The rapid advancement in Deep Learning (DL), especially in Reinforcement Learning (RL) and Imitation Learning (IL), has positioned it as a promising approach for a multitude of autonomous robotic systems. However, the current methodologies are predominantly constrained to singular setups, necessitating substantial data and extensive training periods. Moreover, these methods have exhibited suboptimal performance in tasks requiring long-horizontal maneuvers, such as Radio Frequency Identification (RFID) inventory, where a robot requires thousands of steps to complete.

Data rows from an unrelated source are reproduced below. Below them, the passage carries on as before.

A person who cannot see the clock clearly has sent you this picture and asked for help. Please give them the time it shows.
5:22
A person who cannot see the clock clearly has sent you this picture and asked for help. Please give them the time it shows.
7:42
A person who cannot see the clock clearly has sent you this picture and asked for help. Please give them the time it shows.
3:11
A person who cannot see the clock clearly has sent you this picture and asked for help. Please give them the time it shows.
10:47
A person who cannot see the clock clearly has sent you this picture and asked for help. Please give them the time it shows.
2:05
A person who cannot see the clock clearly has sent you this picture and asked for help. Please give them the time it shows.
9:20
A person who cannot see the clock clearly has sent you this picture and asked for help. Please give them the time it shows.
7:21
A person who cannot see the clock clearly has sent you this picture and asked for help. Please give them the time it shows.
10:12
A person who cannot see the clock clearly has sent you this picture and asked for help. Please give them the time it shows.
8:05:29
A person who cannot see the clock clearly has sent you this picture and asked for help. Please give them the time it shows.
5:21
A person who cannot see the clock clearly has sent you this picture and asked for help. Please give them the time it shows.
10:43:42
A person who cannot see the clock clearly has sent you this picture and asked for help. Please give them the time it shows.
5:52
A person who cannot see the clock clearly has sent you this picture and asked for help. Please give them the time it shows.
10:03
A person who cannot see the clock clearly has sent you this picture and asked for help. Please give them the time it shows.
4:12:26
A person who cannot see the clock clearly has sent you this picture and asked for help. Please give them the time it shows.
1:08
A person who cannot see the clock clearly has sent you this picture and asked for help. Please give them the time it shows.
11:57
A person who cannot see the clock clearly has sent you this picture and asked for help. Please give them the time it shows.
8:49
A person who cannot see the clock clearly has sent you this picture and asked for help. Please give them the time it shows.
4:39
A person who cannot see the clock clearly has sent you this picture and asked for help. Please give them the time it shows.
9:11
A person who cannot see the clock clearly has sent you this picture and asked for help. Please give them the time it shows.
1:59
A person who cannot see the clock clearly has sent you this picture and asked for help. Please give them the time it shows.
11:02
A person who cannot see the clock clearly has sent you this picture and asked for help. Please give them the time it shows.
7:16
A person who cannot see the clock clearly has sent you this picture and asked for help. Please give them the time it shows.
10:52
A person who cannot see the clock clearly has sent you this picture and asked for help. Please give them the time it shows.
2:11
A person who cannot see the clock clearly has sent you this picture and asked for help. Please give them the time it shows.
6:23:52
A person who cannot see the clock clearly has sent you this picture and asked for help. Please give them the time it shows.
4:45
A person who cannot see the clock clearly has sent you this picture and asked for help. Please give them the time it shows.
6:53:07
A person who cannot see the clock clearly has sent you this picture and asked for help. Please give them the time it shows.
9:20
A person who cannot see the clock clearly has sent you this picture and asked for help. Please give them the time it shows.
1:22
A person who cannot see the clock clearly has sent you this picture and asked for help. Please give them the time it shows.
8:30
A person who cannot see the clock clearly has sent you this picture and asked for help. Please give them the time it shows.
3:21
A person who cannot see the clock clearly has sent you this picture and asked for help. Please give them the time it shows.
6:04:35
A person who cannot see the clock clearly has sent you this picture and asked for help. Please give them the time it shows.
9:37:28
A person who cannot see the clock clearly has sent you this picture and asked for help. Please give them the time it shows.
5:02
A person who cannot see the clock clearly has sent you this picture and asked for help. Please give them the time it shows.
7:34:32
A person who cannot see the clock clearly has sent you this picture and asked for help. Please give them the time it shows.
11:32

In this thesis, we address the aforementioned challenges by presenting the Cross-modal Reasoning Model (CMRM), a novel zero-shot Imitation Learning policy, to tackle long-horizontal robotic tasks. The RFID inventory task is a typical long-horizontal robotic task that can be formulated as a Partially Observable Markov Decision Process (POMDP); the robot should be able to recall previous actions and reason from current environmental observations to optimize its strategy. To this end, our CMRM has been designed with a two-stream flow structure to extract abstract information concealed in environmental observations and subsequently generate robot actions by reasoning structural and temporal features from historical and current observations. Extensive experiments in a virtual platform and mockup real store are conducted to evaluate the proposed CMRM. Experimental results demonstrate that CMRM is capable of performing RFID inventory tasks in unstructured environments with complex layouts and provides competitive accuracy that surpasses previous methods and manual inventory. To facilitate the training and assessment of CMRM, we constructed a Unity3D-based virtual platform that can be configured into various environments, like an apparel store. This platform is capable of offering photo-realistic objects and precise physical features (gravities, appearance, and more) to provide close to real environments for training and testing robots. Subsequently, the robot, once trained, was deployed in an actual retail environment to perform RFID inventory tasks. This approach effectively bridges the ``reality gap", enabling the robot to perform the RFID inventory task seamlessly in both virtual and real-world settings, thereby demonstrating zero-shot generalization capabilities.